I ended up with the following:

Pictures/
└── Wallpapers
    ├── 1280x800
    ├── 1680x1050
    ├── 1920x1080
    ├── 1920x1200
    ├── 2560x1080
    ├── 2560x1440
    ├── 2560x1600
    ├── 3840x2160
    ├── 3840x2400
    ├── 5120x1440
    ├── 5120x2880
    ├── 7680x4320
    └── OddResolution

 

Next, it was how to scan a bunch of images and copying them into the correct folders. The bash function in my .bashrc looks like this.

function CopyWallPapers () {
  WPDIRS=(~/Pictures/Wallpapers/*)
  chmod 750 .
  for i in $( seq 0 $(( ${#WPDIRS[@]} - 1 )) )
  do
    echo ${WPDIRS[$i]##*/}
    for file in *.{jpg,png,jpeg,JPEG,JPG,PNG,Jpg}
    do
      chmod 644 "$file"
      if [[ "${WPDIRS[$i]##*/}" != "OddResolution" ]]
      then
        file "$file" | grep ${WPDIRS[$i]##*/} > /dev/null
        if [[ $? -eq 0 ]]
        then
          mv -n -- "$file" ${WPDIRS[$i]}/"$(echo $file | tr '[A-Z]' '[a-z]')"
        fi
      fi
      if [[ "${WPDIRS[$i]##*/}" == "OddResolution" ]]
      then
        mv -n -- "$file" ${WPDIRS[$i]}/"$(echo $file | tr '[A-Z]' '[a-z]')"
      fi
    done
  (
    cd ${WPDIRS[$i]}
    let n=$(ls -1 [JP][0-9][0-9]*.{jpg,png}|wc -l)
    let n=$n+1
    for file in *
    do
      case "$file" in
        [JP][0-9]*)
          :
          ;;
        *.jpg|*.jpeg|*.JPG|*.JPEG)
          mv "$file" $(printf J%07d.jpg $n)
          ;;
        *.png|*.PNG)
          mv "$file" $(printf P%07d.png $n)
          ;;
      esac
      let n=$n+1
    done
  )
  done

}

This function is in two parts.
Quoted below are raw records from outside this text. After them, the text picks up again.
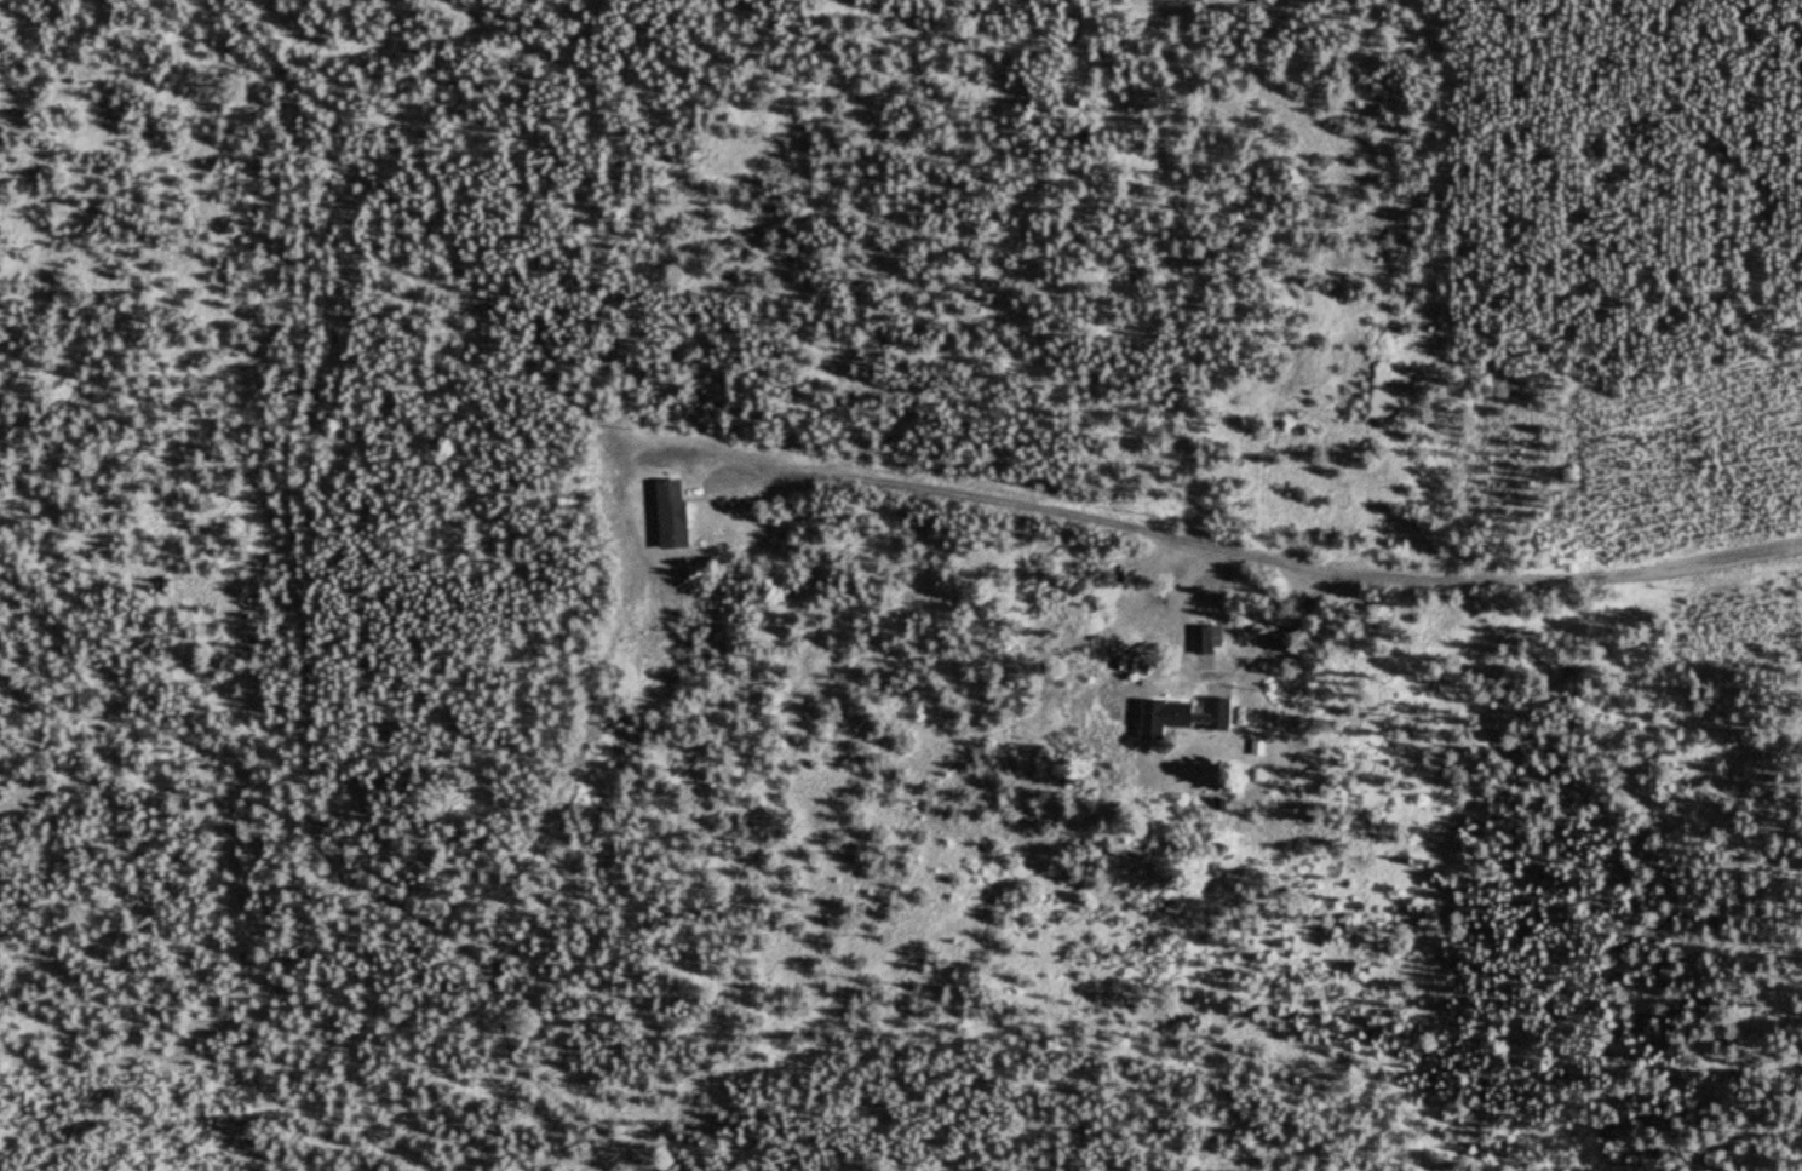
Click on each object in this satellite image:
road: (946, 457)
building: (664, 515)
building: (1201, 647)
building: (1178, 718)
road: (624, 810)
I initialise WPDIRS as an array of the directories in ~/Pictures/Wallpapers/ and as those directories are named for resolutions, I can loop over how many (${#WPDIRS[@]}) such directories there are. The array is 0-indexed, hence the minus one in there. I get the name of the directory with a neat little bashism - ${WPDIRS[$i]##*/}. What this does, is the for loop iterates over the sequence 0 through to the number of elements in the array minus one, then I expand what the array element actually is (which is '/home/sirius/Pictures/Wallpapers/1280x800' etc) and then use the neat little bash thing '##*/' which will strip from the left everything before the last '/' which will give me just '1280x800'. 

I can then loop over all the files I want to copy and use "file" command which will tell me what it is, and in the case of images, what their resolution is. If I then grep for that resolution, I can work on the returncode ($?) from grep and move the file into the directory. It is not optimised, because that would take much more thinking and probably using an array to avoid querying the files more than once.
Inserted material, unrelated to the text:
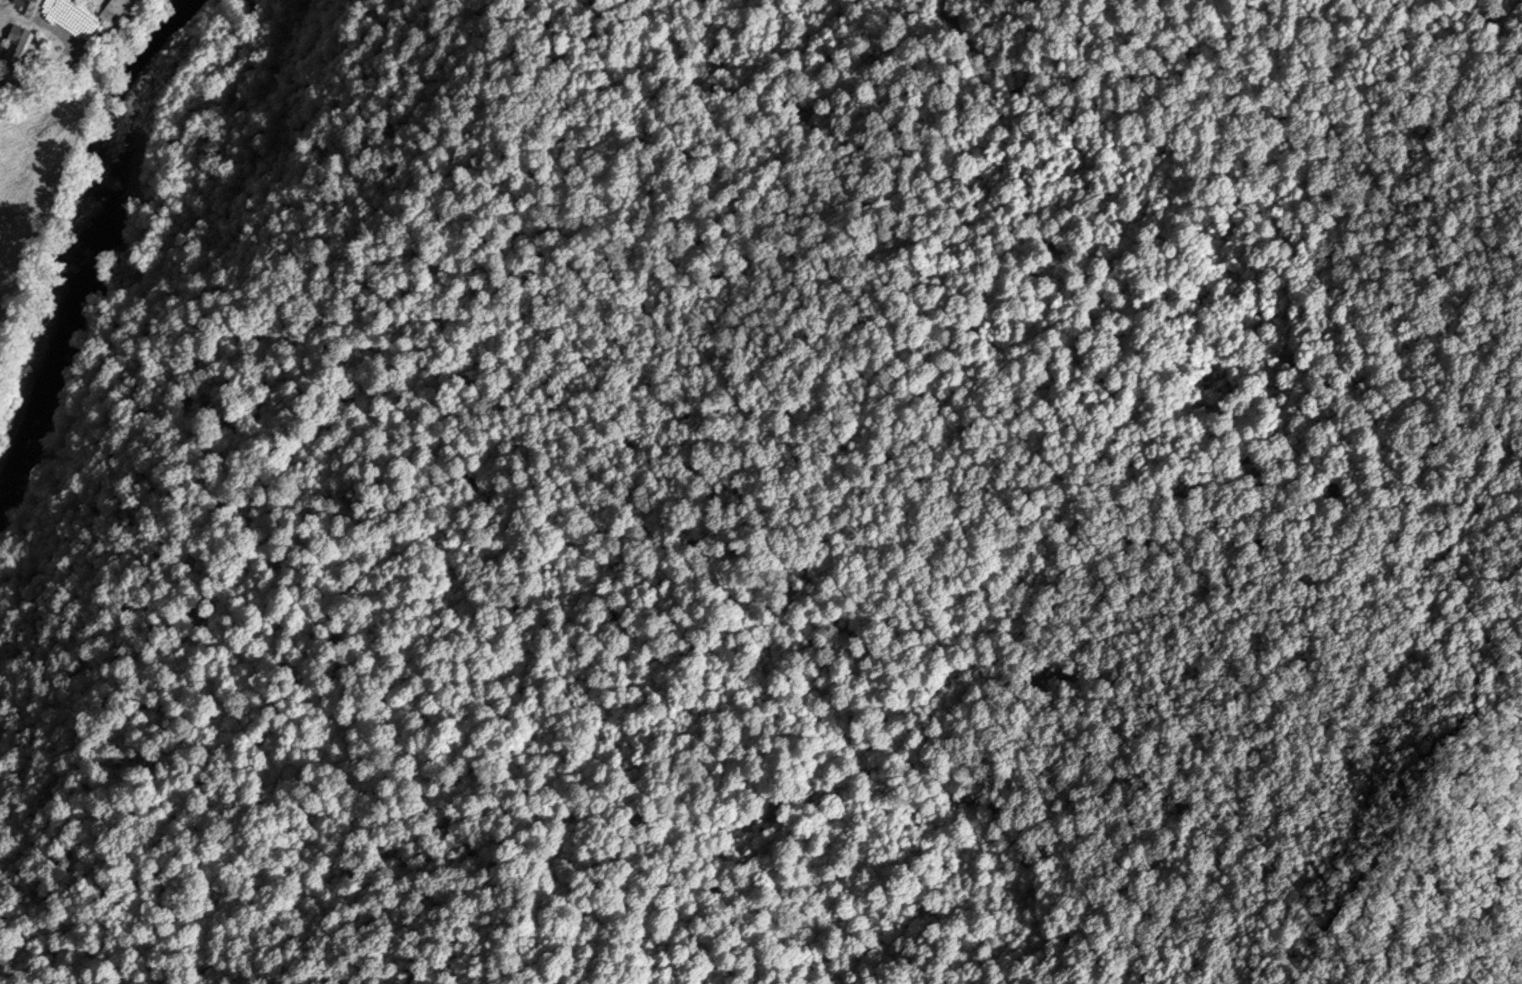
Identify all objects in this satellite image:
building: (114, 10)
building: (20, 44)
road: (79, 55)
river: (79, 223)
Second half of the function deals with the resolution target directory after the files have been copied. In a sub-shell, jump into the resolution directory and then rename files that does not match the pattern J or P followed by digits, ending in .jpg or .png. The move command also will avoid over-writing existing files.

This allowed me to process about ten thousand images into a dozen specific directories based on resolution in about 30 minutes.

The second function is this:

function wallpaperz () {
  (
    FILES2560x1600=(Pictures/Wallpapers/2560x1600/*)
    FILES3840x2160=(Pictures/Wallpapers/3840x2160/*)
    while true
    do
      RND=$(( $RANDOM % ${#FILES3840x2160[@]} ))
      xwallpaper --output DP-0.8 --zoom ${FILES3840x2160[$RND]};
      RND=$(( $RANDOM % ${#FILES2560x1600[@]} ))
      xwallpaper --output DP-2 --zoom ${FILES2560x1600[$RND]}
      sleep 300
    done
  ) & disown
}

I make two arrays based on two distinct resolutions (it is possible to combine them). Then loop and take the remainder of the division of $RANDOM (random number up to 32768) with how many images in the array and then set the distinct display output with this image. Rinse and repeat for the other screen / output. Sleep for five minutes, then do it again. Enclosing it within parenthesis runs this in a subshell - and the ampersand will background the task. 'disown' will detach it from your shell and terminal, meaning you can close the window and shell and it is still running.